15min:
PROBING THE STRUCTURE OF IONIC LIQUID SURFACES BY ROTATIONALLY AND ELECTRONICALLY INELASTIC SCATTERING OF NO.

M. P. ZIEMKIEWICZ, A. ZUTZ AND D. J. NESBITT, JILA, University of Colorado and National Institute of Standards and Technology, Boulder, Colorado, USA.

Room temperature ionic liquids (RTIL’s) are a highly diverse class of materials with many potential technological applications. They are candidates for use in advanced electrolytes, green solvents, and supported liquid membranes for CO2 sequestration. We present studies where inelastic scattering of high or low velocity nitric oxide provides insight into the microscopic structure of these complex surfaces.
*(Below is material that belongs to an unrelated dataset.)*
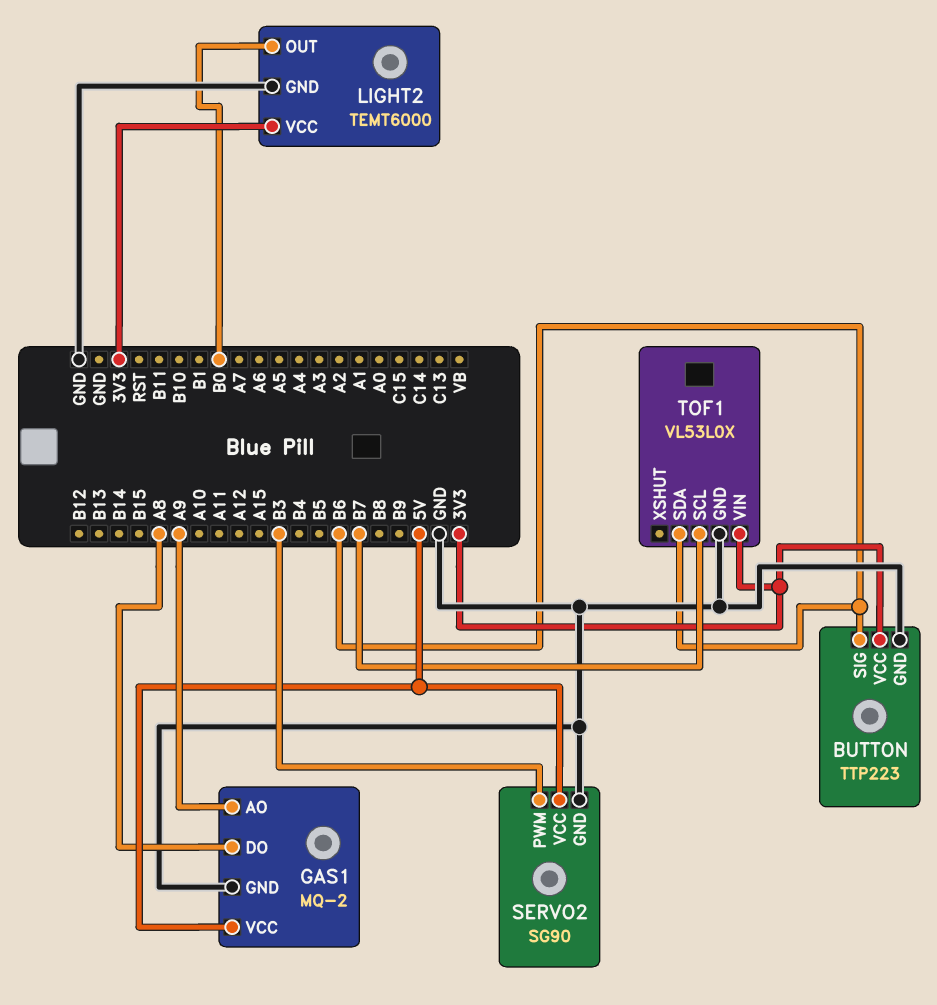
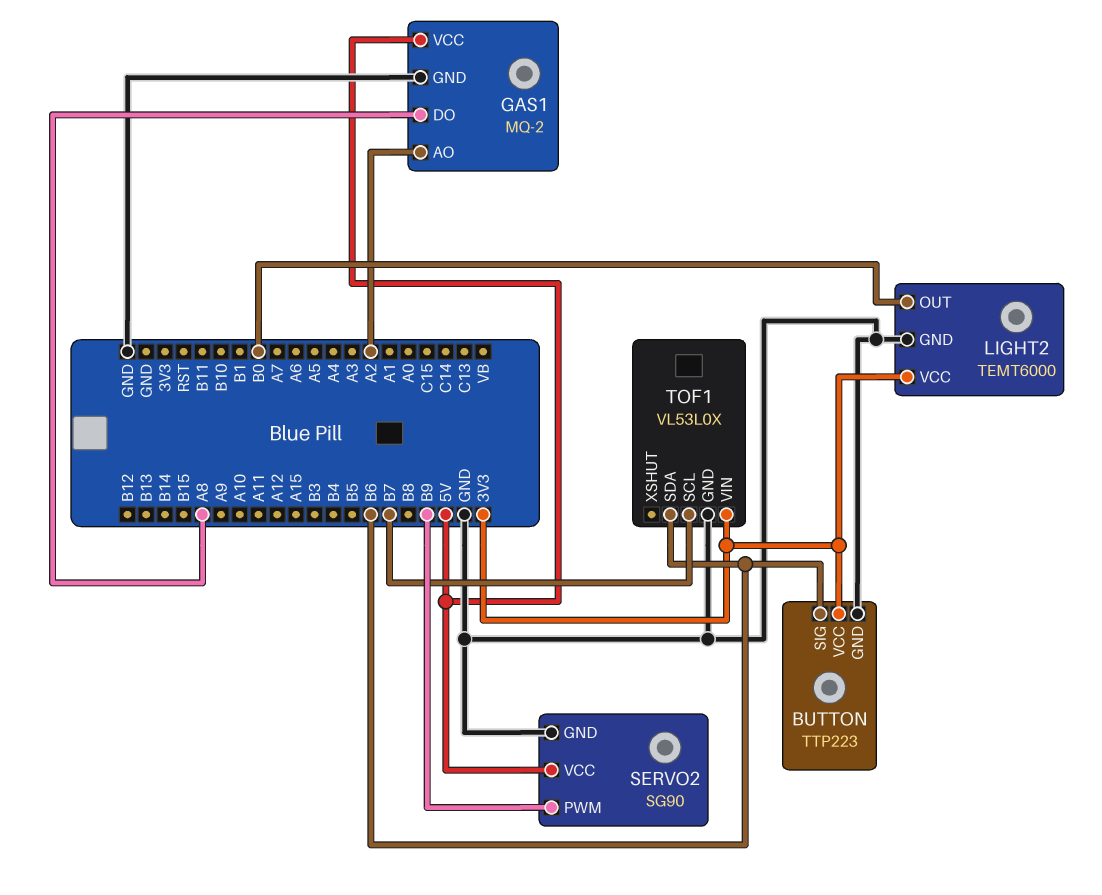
GAS1 pin AO: A9 -> A2
SERVO2 pin PWM: B3 -> B9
As an open shell diatomic, jet-cooled NO [2 Pi1/2(J = 0.5)] features both molecular and electronic collision dynamics as seen by probing scattered rotational and spin-orbit distributions respectively. These studies show substantial variation in degree of rotational and electronic excitation as ionic liquid identity is varied. Also, surface heating is found to have a strong effect on scattered spin-orbit branching, possibly due to the dependence of surface structure on temperature. This is discussed in terms of a picture where the electronic degree of freedom may serve as a sensitive measure of the cationic versus anionic nature of the top few layers of this material.